The controller’s responsibility

The Regulation is based on the accountability principle of the controller of the processing.

The Accountability principle foresees that the controller should adopt measures which guarantee a processing in accordance with the Regulation and that should demonstrate its concrete actualization and its objective effectiveness.

The performance criterion was already known in the Italian legal system with regard to the regulation on Responsibility of the Legal Person and Societies, included in Legislative Decree no. 31 of 8 June 2001.

For this purpose, there are no specific measures to adopt. It is up to the controller to evaluate and understand which should be the most appropriate even if, in a company, the setting of a real “model” aimed at guaranteeing the compliance and the conformity of the performed processing to the regulation in force looks essential.

First of all, the controller should carry out a preventive analysis of the measures to adopt in order to conform the new services and products to the Regulation (the so-called Privacy by design). In this contest it could be useful resort to specialists able to play the role of Data Protector Designer.

Moreover, the controller should ensure the automatic respect of the previsions of the Regulation and join the flow of information in order to prevent it being not respected (the so-called Privacy by default).

Privacy by design and Privacy by default are used to effect and demonstrate the realization of the Regulation but also to define the responsibility of the controller.

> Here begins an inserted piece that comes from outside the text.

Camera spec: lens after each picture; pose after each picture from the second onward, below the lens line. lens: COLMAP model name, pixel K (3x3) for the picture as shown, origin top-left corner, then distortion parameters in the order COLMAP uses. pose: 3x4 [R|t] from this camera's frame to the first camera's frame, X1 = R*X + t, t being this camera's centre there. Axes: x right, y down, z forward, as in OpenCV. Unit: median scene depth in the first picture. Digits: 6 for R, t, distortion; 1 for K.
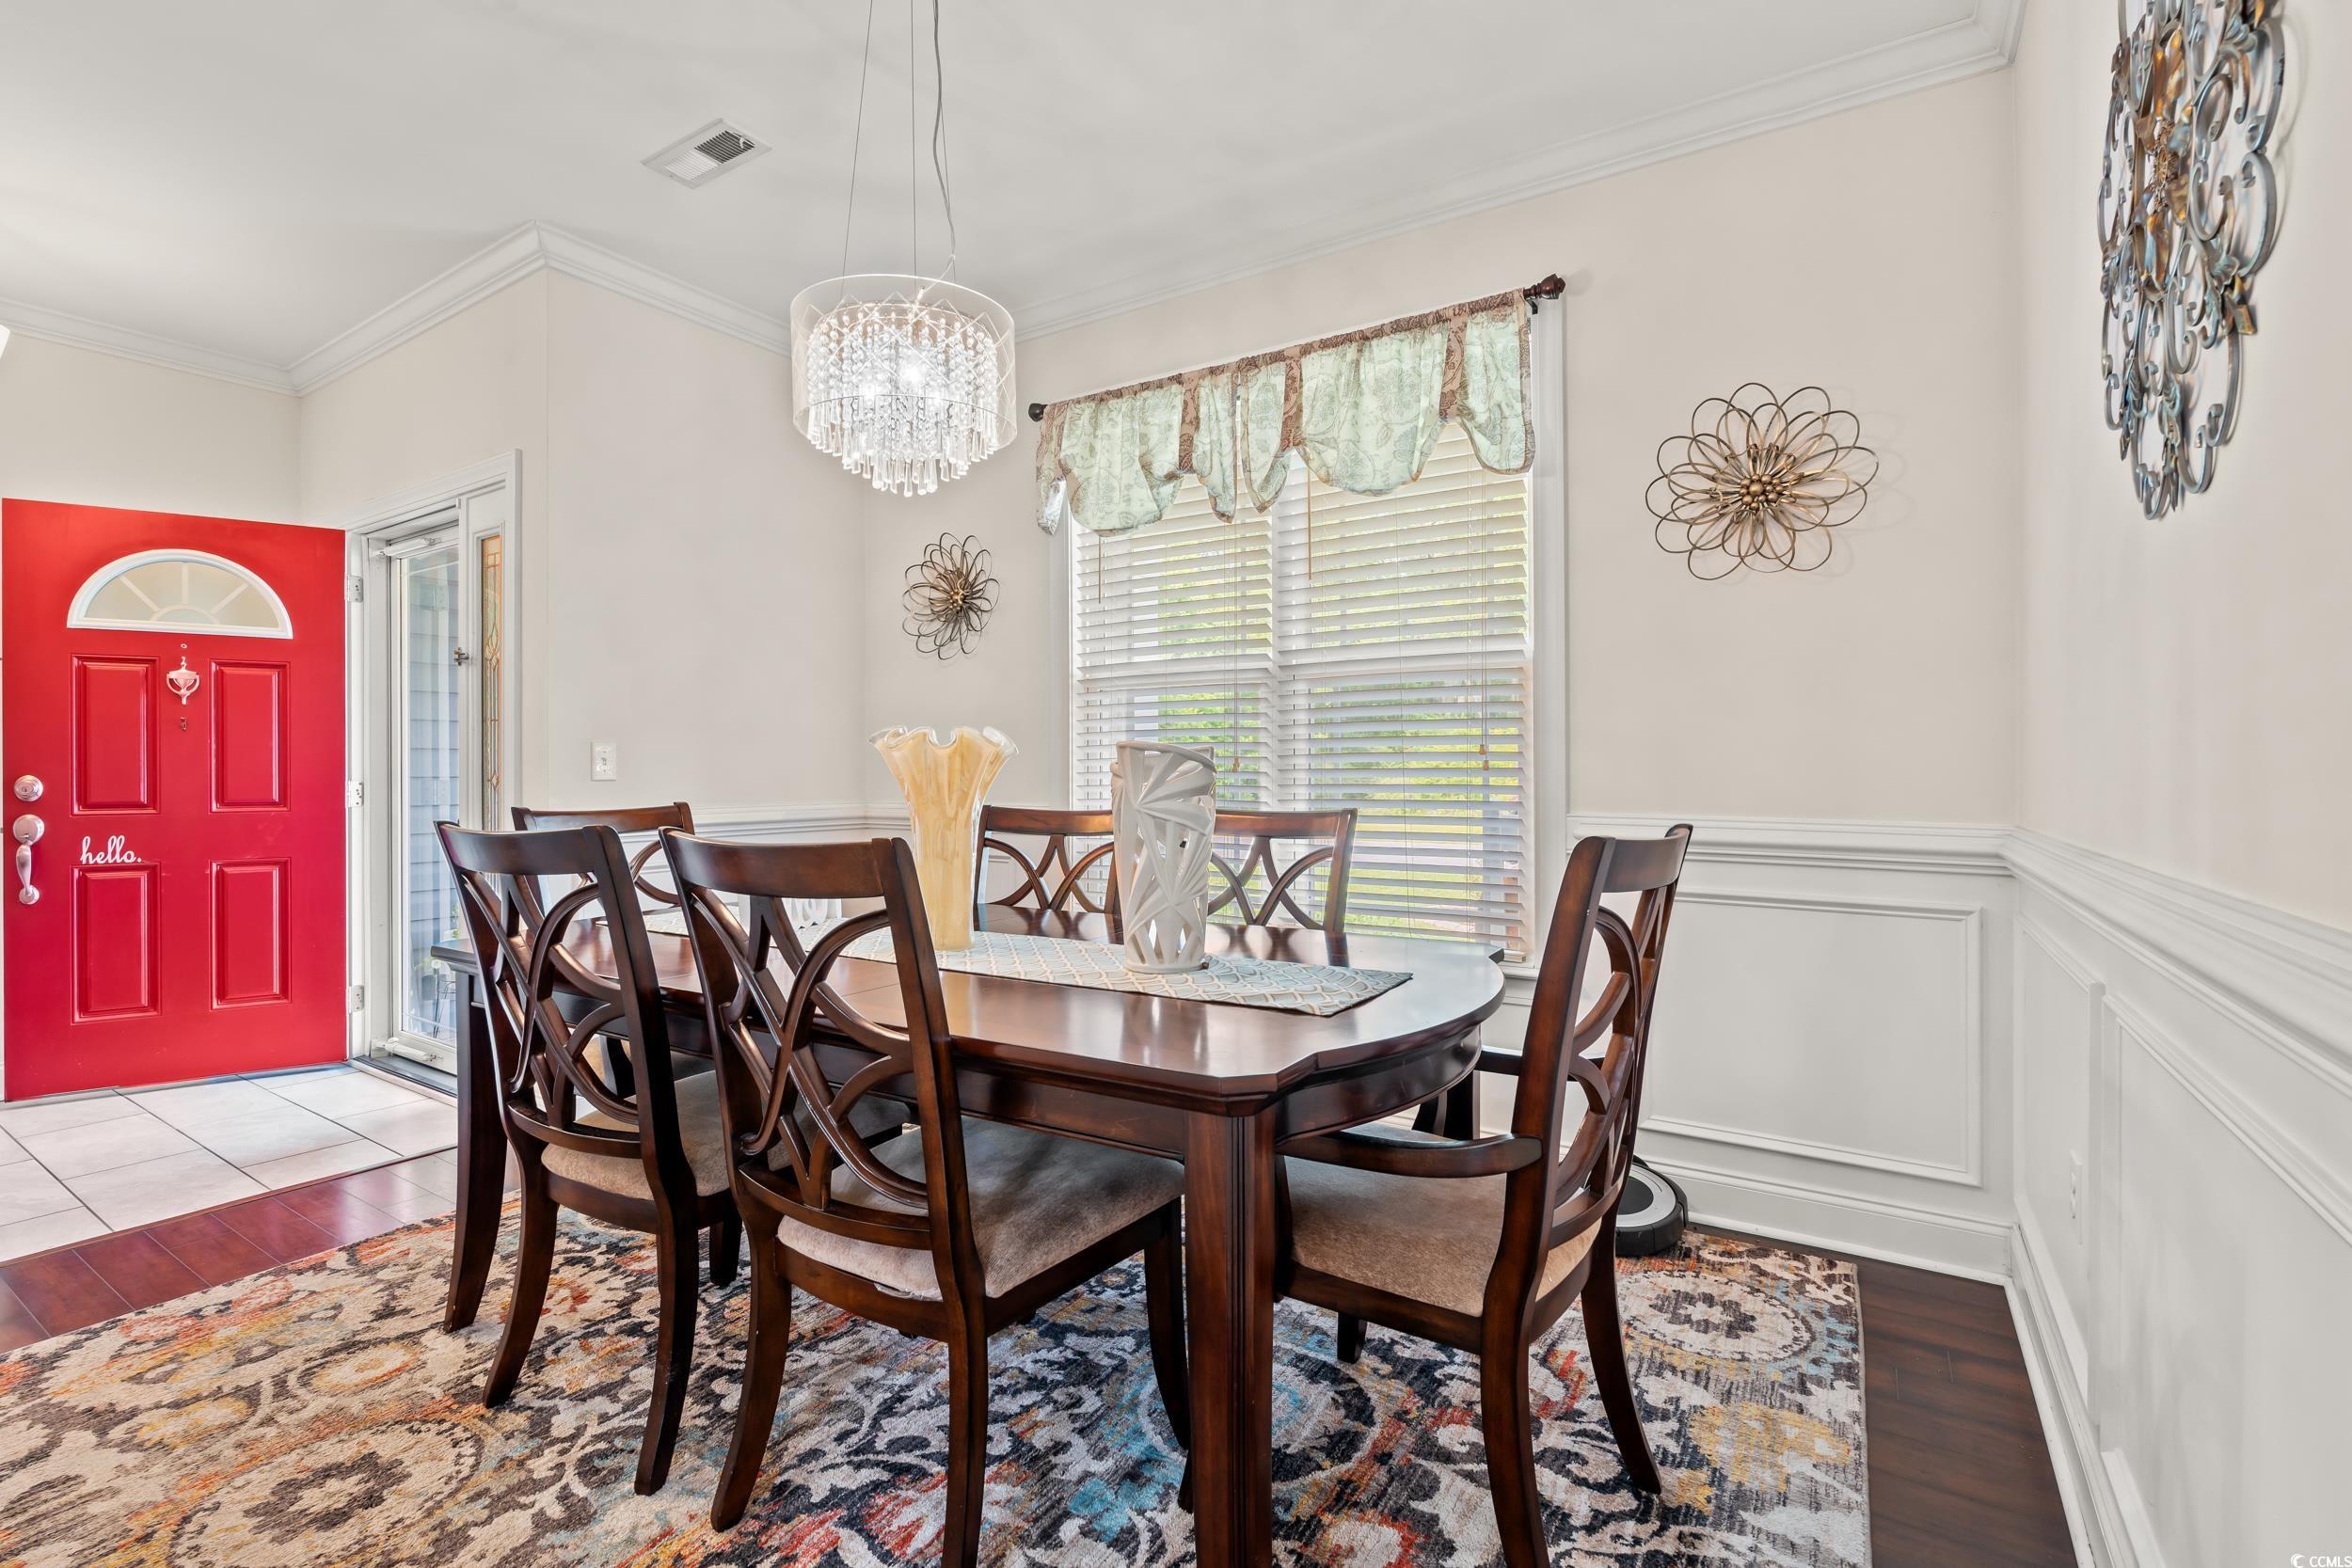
lens RADIAL K [[1033.4, 0, 1179.5], [0, 1033.4, 781.8], [0, 0, 1]] dist [-0.010396, -0.000233]
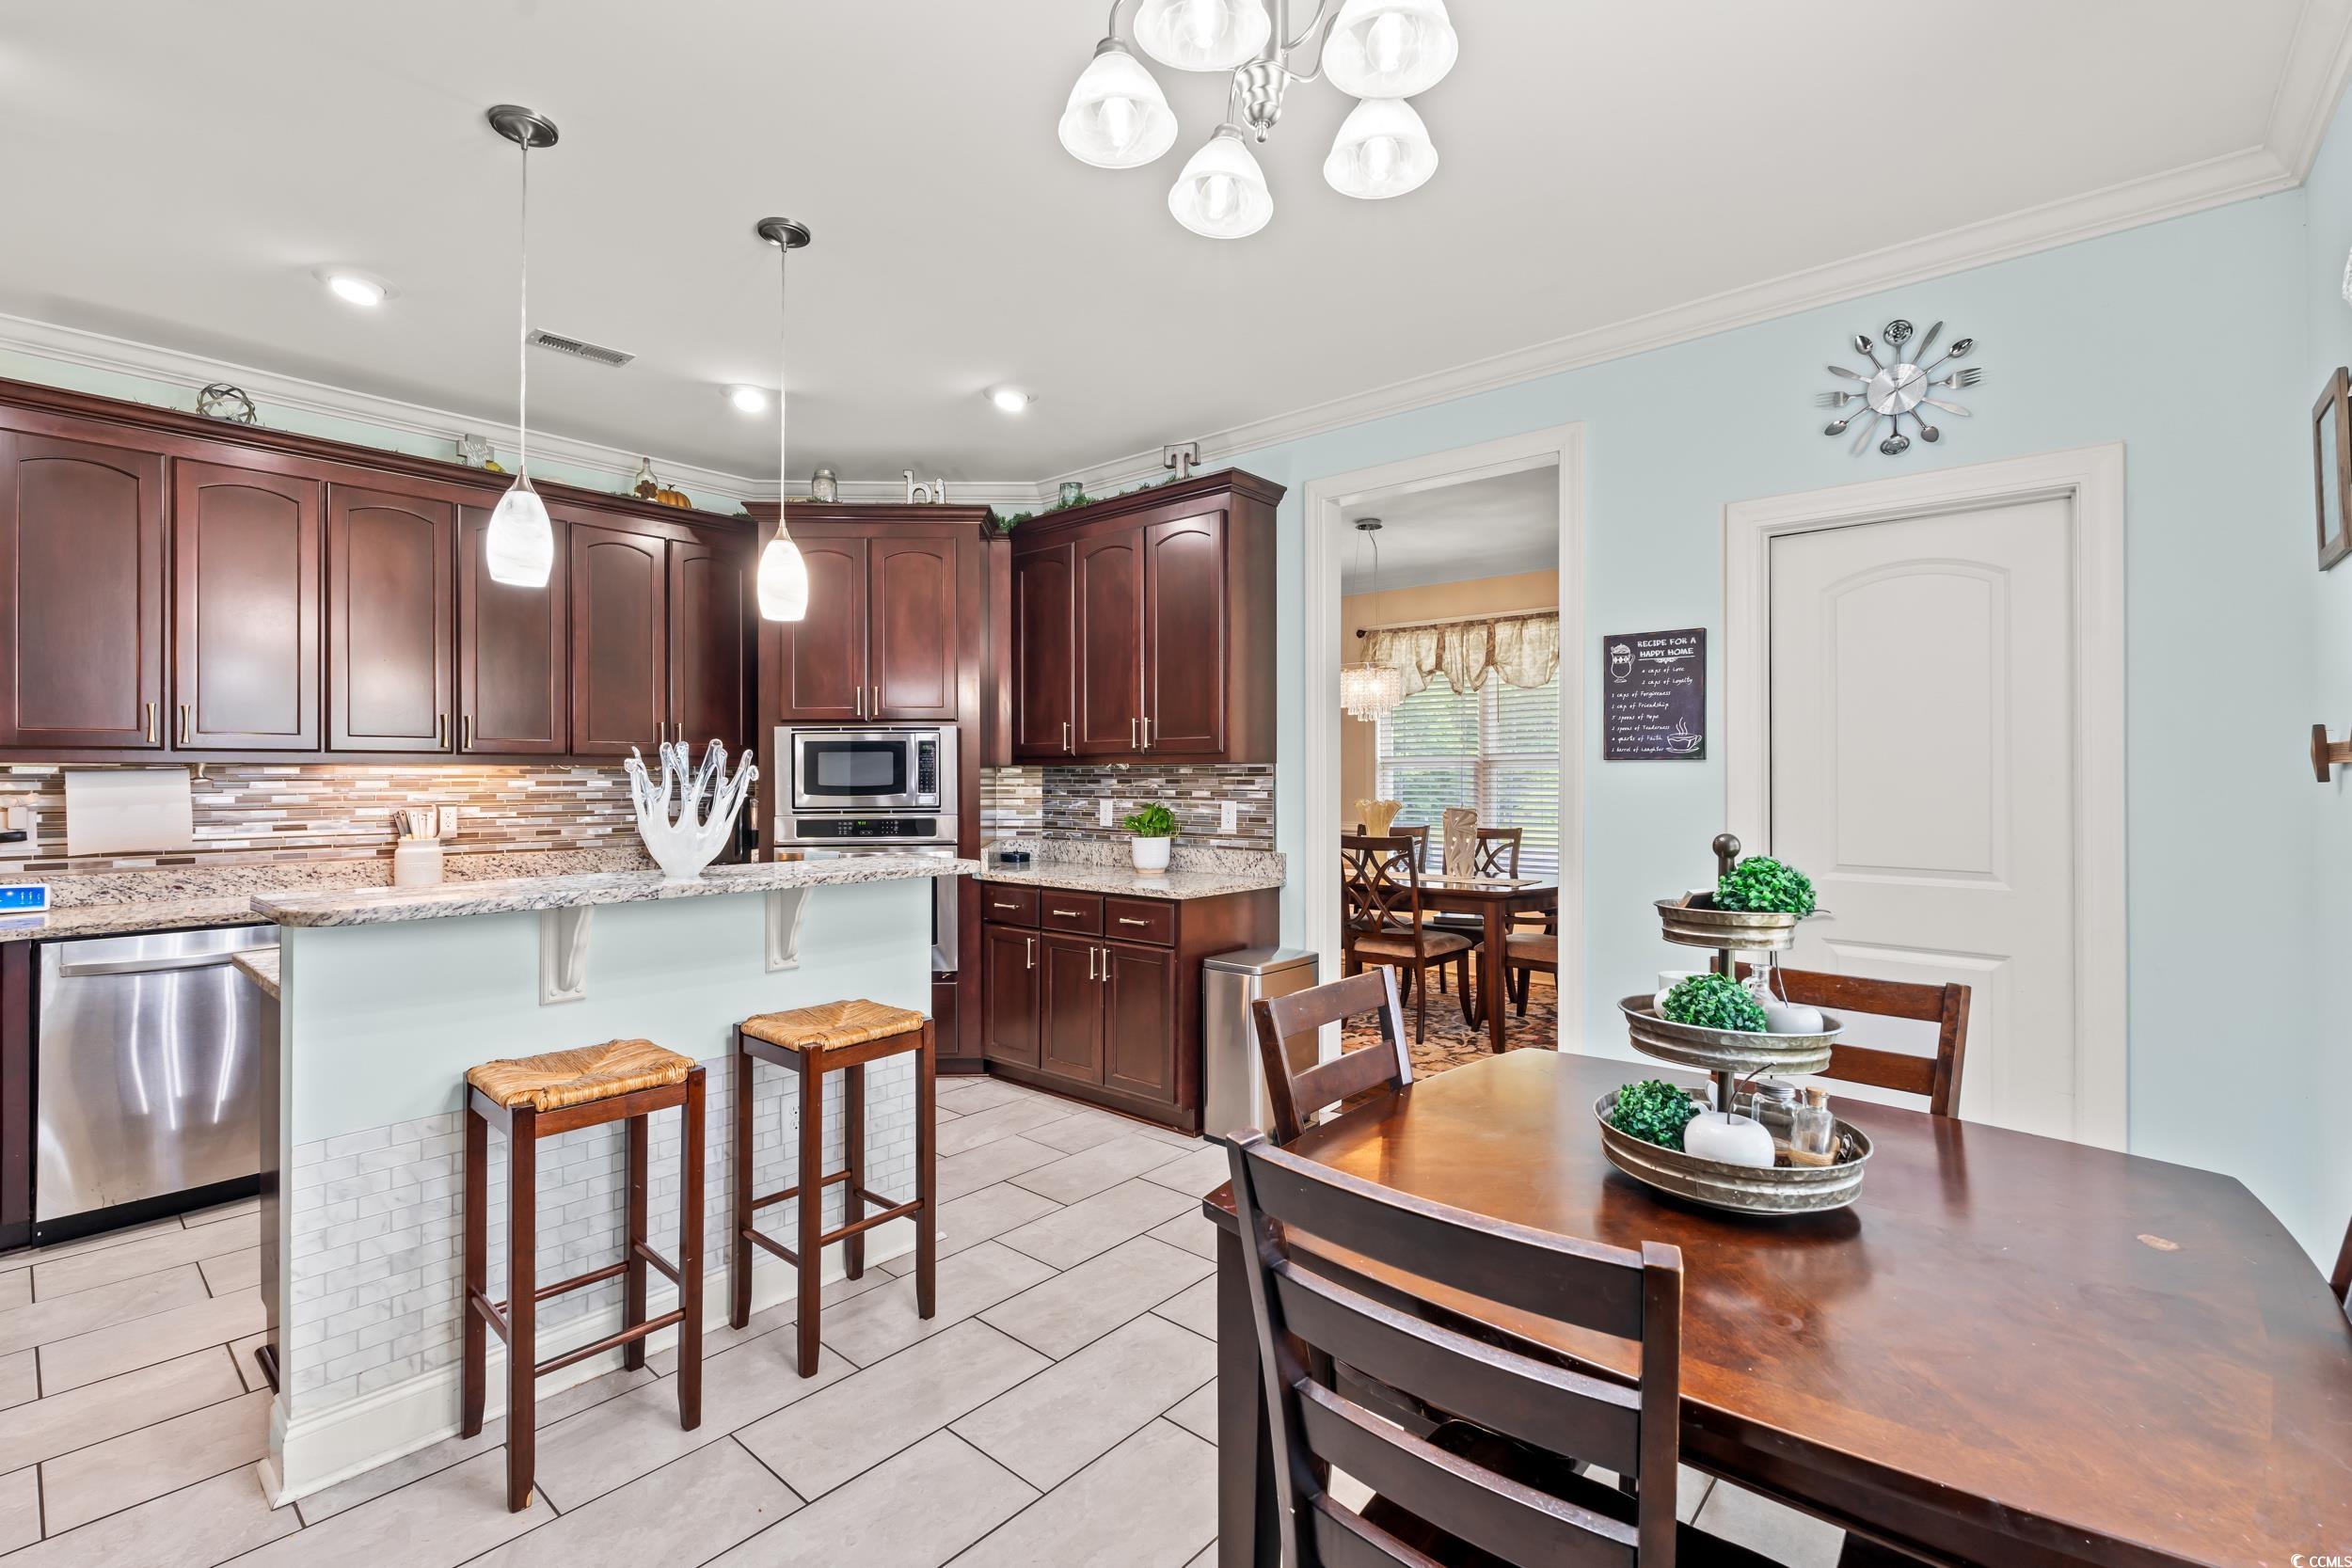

Among the measures the controller should necessarily effect, there are the DPIA, the appointment of the DPO if the conditions set out in article 37.1 are satisfied, the adoption of the BCR for extra-EU data transfer among intra-group societies and last but not least, the Records of processing (art. 30) where the controller should indicate all the processing.

The Records of processing, the DPIA, the records of appointments and assignments are essential tools to furnish the proof of the realization of the foreseen measures.

Even voluntary measures can be adopted as mechanisms of management of claims and of data breach, internal or external audit.

In case of data breach, the controller within 72 hours has to warn the supervisory Authorities and the data subject in case the breach may cause damages to his/her personal life.